Conditional probability P(A|B) is the probability of event A given that event B has occurred. It is defined as P(A|B) = P(A ∩ B) / P(B) when P(B) > 0. Conditioning on new information updates the sample space to only those outcomes where the conditioning event occurred, rescaling probabilities accordingly.
From probability-axioms, you know that every event has a probability between 0 and 1 and that all outcomes in the sample space sum to 1. Conditional probability extends this framework: when new information arrives, it eliminates outcomes that are no longer possible and forces us to rescale the remaining probabilities so they still sum to 1.
The formal definition is P(A|B) = P(A ∩ B) / P(B). To see why this makes sense, imagine rolling a fair six-sided die. The full sample space is {1, 2, 3, 4, 5, 6}. If you learn the result is even (event B = {2, 4, 6}), the outcomes 1, 3, 5 are impossible — your effective sample space shrinks to {2, 4, 6}. Now, what is the probability the result exceeds 4 (event A = {5, 6})? Among the even outcomes only 6 qualifies, so P(A|B) = 1/3. Verify with the formula: P(A ∩ B) = P({6}) = 1/6 and P(B) = 3/6 = 1/2, so P(A|B) = (1/6)/(1/2) = 1/3. The formula performs exactly the "shrink then rescale" operation geometrically.

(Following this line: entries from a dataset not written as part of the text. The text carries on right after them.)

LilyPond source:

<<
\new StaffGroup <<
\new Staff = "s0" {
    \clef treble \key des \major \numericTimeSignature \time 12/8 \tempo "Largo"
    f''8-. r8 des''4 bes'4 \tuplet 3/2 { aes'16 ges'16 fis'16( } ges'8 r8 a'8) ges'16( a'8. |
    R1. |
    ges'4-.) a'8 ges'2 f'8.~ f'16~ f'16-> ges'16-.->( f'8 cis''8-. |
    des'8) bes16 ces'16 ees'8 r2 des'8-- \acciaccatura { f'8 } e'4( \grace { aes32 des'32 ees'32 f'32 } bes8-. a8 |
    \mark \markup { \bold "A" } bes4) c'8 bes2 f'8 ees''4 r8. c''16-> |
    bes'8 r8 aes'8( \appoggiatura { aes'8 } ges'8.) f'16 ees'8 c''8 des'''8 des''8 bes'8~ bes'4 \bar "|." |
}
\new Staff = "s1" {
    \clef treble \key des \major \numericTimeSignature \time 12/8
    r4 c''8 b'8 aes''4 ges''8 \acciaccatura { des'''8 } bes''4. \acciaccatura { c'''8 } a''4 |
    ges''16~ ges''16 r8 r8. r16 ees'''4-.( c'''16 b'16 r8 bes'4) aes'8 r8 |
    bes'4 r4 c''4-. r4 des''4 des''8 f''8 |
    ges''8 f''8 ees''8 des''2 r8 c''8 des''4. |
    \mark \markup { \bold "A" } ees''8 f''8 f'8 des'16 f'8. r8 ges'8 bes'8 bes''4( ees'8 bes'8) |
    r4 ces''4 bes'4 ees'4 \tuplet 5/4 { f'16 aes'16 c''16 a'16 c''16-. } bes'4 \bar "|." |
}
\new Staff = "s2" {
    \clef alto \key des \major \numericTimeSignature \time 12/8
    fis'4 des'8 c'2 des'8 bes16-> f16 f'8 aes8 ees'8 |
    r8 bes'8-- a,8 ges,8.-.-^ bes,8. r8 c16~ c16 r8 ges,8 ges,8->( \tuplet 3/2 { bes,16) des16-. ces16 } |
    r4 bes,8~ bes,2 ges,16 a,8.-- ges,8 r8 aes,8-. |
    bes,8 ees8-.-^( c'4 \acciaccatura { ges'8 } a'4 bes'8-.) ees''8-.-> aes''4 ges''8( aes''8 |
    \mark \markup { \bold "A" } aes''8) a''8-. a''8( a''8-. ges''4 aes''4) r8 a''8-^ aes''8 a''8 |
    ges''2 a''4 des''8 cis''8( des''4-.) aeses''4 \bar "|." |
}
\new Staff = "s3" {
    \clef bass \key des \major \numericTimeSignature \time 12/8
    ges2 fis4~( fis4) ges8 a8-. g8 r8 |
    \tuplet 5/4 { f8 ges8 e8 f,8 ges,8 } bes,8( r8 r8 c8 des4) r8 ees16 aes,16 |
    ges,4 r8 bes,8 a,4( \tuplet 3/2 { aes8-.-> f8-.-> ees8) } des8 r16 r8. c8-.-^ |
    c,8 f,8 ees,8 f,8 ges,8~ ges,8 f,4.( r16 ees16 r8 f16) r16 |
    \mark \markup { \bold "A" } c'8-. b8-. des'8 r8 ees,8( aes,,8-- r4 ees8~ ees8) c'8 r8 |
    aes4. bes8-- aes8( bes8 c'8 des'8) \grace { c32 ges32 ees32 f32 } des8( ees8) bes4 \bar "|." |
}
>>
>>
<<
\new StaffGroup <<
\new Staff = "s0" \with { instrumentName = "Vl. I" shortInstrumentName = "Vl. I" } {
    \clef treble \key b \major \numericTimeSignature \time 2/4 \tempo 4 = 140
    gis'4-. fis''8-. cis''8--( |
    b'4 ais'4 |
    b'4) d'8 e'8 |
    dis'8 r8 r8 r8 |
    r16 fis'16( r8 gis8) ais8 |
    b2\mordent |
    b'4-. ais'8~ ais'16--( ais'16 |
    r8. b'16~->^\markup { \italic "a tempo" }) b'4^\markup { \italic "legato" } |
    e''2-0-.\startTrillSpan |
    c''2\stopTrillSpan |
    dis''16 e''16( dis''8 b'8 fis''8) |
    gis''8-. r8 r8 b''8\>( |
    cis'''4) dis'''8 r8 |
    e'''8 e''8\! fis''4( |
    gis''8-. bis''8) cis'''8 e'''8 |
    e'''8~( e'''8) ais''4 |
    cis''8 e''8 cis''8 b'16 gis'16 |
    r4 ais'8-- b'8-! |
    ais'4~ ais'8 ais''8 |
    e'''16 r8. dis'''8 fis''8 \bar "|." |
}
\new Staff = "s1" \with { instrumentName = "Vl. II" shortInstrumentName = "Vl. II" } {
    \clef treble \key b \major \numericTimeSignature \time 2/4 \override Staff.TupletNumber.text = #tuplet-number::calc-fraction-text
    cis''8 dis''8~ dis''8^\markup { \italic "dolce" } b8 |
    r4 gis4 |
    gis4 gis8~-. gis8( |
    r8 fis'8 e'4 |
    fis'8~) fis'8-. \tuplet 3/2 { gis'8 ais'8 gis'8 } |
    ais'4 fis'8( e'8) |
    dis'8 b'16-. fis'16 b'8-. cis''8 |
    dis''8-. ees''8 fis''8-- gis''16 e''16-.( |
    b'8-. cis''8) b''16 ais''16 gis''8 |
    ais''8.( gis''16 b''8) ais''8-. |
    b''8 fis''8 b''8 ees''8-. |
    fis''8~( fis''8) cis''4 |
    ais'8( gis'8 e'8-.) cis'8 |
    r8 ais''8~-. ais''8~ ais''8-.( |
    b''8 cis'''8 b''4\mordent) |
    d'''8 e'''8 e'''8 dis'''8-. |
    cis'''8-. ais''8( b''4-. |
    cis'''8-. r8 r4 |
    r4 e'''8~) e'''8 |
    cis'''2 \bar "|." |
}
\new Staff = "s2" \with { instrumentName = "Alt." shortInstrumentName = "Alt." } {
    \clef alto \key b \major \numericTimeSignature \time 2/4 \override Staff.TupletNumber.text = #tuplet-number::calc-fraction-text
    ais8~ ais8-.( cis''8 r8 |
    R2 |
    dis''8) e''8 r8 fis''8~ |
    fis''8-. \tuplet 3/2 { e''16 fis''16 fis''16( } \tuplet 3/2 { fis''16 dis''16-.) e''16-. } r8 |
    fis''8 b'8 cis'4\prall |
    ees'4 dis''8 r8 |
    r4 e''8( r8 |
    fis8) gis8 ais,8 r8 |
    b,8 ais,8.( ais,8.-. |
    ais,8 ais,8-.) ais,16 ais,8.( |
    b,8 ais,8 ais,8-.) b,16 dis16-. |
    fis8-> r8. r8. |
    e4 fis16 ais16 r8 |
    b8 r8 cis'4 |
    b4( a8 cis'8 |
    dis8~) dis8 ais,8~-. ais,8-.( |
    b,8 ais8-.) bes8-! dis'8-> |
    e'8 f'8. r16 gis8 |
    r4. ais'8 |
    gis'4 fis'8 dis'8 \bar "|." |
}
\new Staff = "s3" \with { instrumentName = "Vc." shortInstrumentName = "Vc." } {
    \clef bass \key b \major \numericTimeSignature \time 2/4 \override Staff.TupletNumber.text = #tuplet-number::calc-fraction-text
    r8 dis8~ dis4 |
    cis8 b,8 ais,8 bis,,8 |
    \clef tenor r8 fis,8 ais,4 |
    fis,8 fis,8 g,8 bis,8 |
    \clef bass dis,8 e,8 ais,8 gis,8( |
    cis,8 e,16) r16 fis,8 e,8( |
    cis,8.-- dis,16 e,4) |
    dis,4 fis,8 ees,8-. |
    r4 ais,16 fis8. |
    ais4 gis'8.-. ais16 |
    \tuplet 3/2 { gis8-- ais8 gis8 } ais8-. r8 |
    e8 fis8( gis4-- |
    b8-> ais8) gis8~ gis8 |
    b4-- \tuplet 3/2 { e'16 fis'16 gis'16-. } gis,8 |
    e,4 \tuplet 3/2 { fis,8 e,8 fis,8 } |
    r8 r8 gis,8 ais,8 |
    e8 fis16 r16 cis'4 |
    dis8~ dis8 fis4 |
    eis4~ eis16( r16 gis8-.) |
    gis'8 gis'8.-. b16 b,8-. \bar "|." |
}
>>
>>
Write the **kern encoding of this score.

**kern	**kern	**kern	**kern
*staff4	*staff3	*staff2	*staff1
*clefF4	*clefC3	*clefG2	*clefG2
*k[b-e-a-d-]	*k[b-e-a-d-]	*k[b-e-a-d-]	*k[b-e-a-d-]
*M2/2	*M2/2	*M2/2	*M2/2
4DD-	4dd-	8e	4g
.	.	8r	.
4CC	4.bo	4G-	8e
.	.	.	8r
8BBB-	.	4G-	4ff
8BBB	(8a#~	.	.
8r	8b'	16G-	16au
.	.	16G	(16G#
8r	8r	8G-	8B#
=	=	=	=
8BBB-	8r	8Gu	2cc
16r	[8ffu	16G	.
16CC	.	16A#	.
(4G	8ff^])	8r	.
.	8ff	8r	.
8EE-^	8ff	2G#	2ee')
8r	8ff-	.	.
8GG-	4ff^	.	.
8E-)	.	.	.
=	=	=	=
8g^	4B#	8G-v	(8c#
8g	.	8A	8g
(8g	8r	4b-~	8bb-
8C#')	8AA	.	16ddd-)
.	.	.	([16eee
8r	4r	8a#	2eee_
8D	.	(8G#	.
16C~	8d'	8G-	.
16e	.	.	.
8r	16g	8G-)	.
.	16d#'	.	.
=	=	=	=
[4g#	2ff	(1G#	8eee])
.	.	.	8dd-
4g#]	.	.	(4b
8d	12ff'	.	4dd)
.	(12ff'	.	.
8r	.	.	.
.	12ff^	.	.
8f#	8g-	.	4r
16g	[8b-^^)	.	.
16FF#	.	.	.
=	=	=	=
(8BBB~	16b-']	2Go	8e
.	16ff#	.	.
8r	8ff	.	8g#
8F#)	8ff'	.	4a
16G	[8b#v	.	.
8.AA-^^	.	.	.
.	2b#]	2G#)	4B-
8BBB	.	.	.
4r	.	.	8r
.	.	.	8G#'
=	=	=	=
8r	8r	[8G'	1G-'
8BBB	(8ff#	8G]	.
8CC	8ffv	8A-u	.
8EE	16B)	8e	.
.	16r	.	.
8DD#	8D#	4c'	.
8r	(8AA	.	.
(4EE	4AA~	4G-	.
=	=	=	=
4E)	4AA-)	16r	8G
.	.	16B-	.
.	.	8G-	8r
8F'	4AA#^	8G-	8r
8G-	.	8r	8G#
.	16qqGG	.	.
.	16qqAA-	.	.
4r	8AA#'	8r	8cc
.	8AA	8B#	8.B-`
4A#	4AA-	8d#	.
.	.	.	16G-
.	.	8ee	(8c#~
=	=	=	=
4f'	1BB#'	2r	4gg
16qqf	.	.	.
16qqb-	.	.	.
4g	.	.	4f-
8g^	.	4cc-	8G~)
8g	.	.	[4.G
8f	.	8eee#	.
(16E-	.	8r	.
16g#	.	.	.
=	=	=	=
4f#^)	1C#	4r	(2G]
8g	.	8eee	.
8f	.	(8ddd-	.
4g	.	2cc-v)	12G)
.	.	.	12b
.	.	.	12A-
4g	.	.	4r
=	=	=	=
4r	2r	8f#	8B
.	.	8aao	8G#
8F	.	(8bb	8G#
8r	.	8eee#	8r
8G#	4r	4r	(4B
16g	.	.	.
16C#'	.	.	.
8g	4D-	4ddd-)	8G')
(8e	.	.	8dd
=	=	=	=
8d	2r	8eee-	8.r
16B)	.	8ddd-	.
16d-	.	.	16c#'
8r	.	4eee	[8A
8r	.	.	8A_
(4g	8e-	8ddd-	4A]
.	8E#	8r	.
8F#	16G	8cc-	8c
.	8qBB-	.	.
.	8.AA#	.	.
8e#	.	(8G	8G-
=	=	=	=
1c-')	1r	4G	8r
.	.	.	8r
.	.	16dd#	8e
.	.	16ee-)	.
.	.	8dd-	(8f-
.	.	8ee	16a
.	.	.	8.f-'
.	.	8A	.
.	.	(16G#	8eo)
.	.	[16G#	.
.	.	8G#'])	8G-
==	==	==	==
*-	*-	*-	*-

A critical misconception to avoid: P(A|B) is generally not equal to P(B|A). Consider a diagnostic test: P(positive test | disease) might be 0.95, meaning the test is sensitive. But P(disease | positive test) — the probability you actually have the disease given a positive result — depends heavily on how rare the disease is in the population. If only 1 in 1000 people have it, most positives will be false alarms even with a 95%-sensitive test. This asymmetry is so counterintuitive that it surprises even trained professionals, and it is the engine behind Bayes' theorem, which you will encounter next.
Conditional probability also gives a formal definition of independence. Two events A and B are independent exactly when P(A|B) = P(A) — knowing B occurred gives no information about A. Equivalently, P(A ∩ B) = P(A)P(B). You may have encountered independence informally before; conditional probability is what makes the definition precise. When conditioning on B has no effect on A's probability, the events are truly unrelated in a probabilistic sense.